The main function is `fillippov_solve`

, and its output is a vector consist of `ODESol`

.

Now we can test this function using the system I gave before. First, define two vector fields:

```
function F1(x)
A, γ, λ, η, α = 10.0, 3.0, 0.1, 0.01, 0.3
A * (α / (1 + γ * abs(x)) + λ + η * x^2)
end
function F2(x)
A, γ, λ, η, α = 10.0, 3.0, 0.1, 0.01, 0.3
-A * (α / (1 + γ * abs(x)) + λ + η * x^2)
end
function vec1(x, p, t)
SVector(x[2], -p[1] * x[2] - p[2] * x[1] + F1(x[2] - p[3]) + p[4] * cos(p[5] * t)) # p=[c,k,vs,ϵ,ω]
end
function vec2(x, p, t)
SVector(x[2], -p[1] * x[2] - p[2] * x[1] + F2(x[2] - p[3]) + p[4] * cos(p[5] * t)) # p=[c,k,vs,ϵ,ω]
end
```

And then define the hypersurface and its grad:

```
function H(x, p, t)
x[2] - p[3]
end
function ∇H(x, p, t)
SVector(0.0, 1.0)
end
```

Note that we have to make sure that when H>0 the vector field is `vec2`

and when H<0 the vector field is `vec1`

.

Now we can use `fillippov_solve`

to solve this ODE. Just run

```
sol = fillippov_solve(vec1, vec2, H, ∇H, SVector(1.0, 3.0), SVector(0.2, 1, 1, 0.2, 1.067), 0.0, 20.0)
```

You will get a vector.

```
sol[2].state
```

gives

```
:slidemode
```

```
sol[2].solution
```

gives a ODE solution

```
retcode: Terminated
Interpolation: specialized
6th order lazy interpolation
t: 3-element Vector{Float64}:
0.5146478247426896
2.117126414261962
2.117126414261962
u: 3-element Vector{StaticArraysCore.SVector{2, Float64}}:
[2.07049529563982, 1.0000000000000895]
[3.6729738851570852, 1.000000000000007]
[3.6729738851570852, 1.000000000000007]
```

Since we define a new vector field `sv`

on the switch surface when the vector fields are squeezing towards the switch surface, the solution is now stable.

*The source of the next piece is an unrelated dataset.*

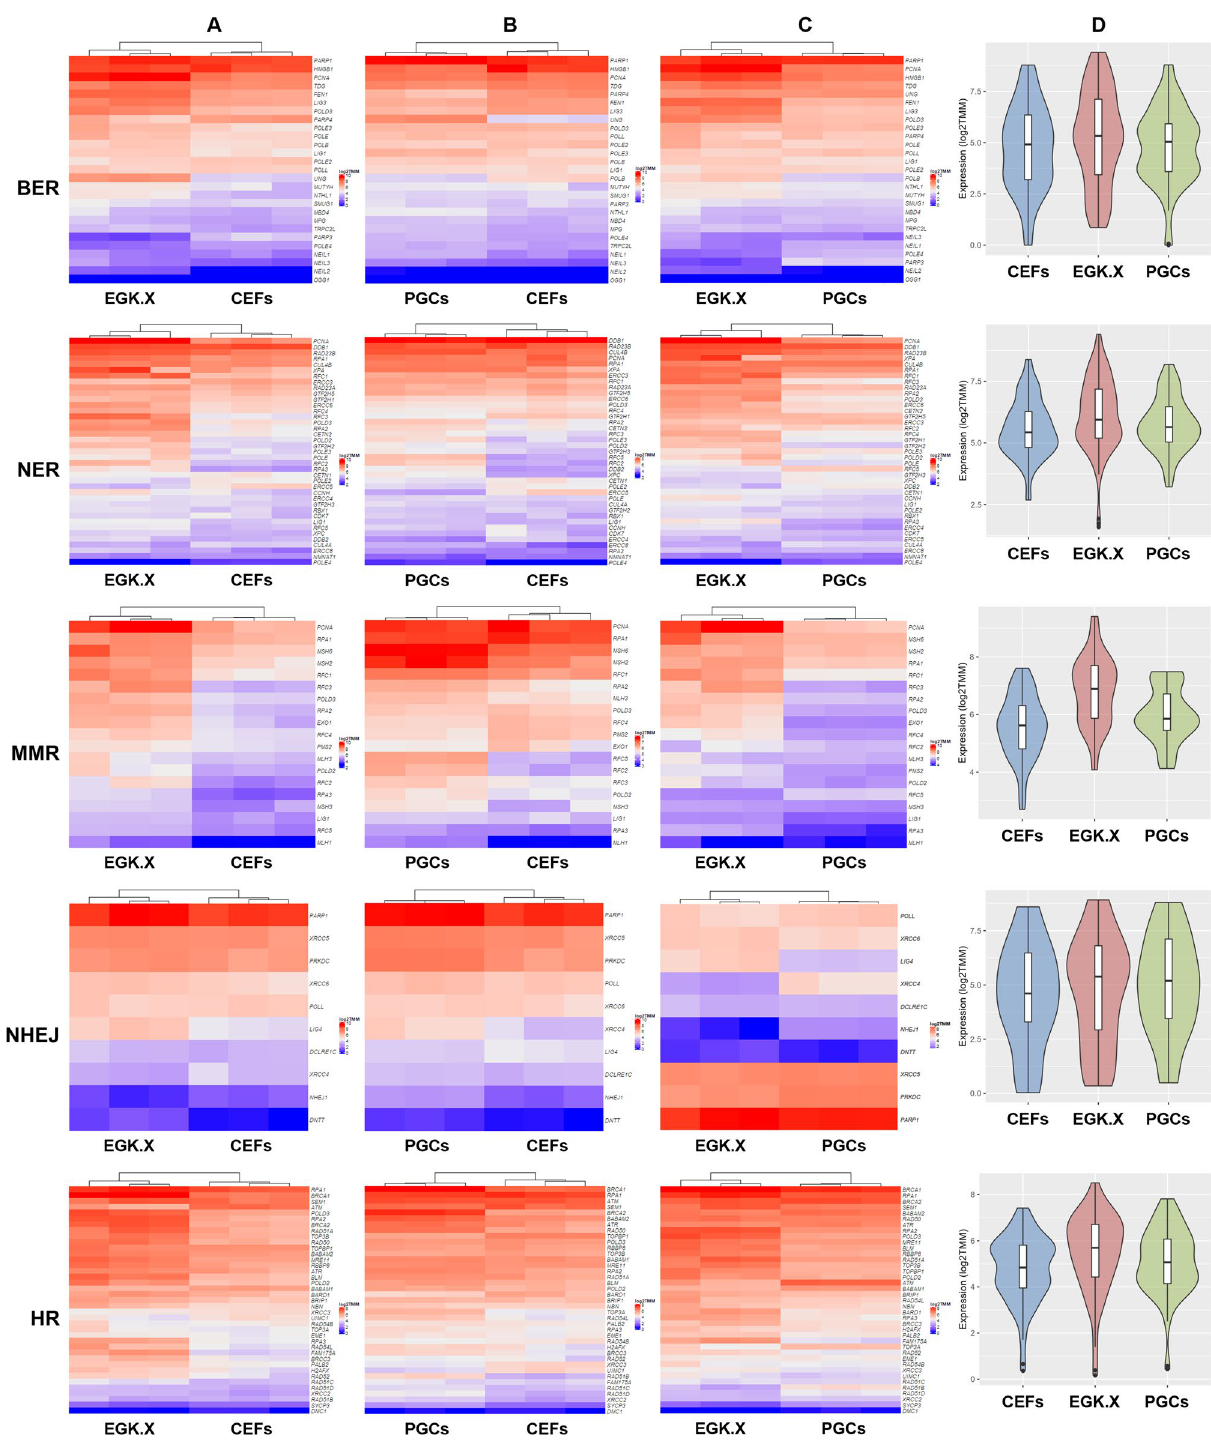
Figure 2. Visualization of the expression of DNA repair pathway genes. ( A–C ) Heatmaps using log 2 TMM values of the normalized read counts of each DNA repair pathway genes in CEFs and EGK.X blastoderms ( A ), CEFs and PGCs ( B ), and EGK.X blastoderms and PGCs ( C ) were prepared separately for better visualization. ( D ) Violin plots were prepared with the log 2 TMM values to visualize the overall expression of DNA repair pathway genes in CEFs, EGK.X blastoderms, and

We can define a simple function to plot all the solutions:

```
function myplot(sols)
plotlyjs()
figure = plot()
for i in sols
plot!(i.solution, idxs=(1,2))
end
figure
end
```

Now we run

```
myplot(sol)
```

it gives this picture:

Since I also consider the case of crossing, the codes should work on the usual piecewise smooth case.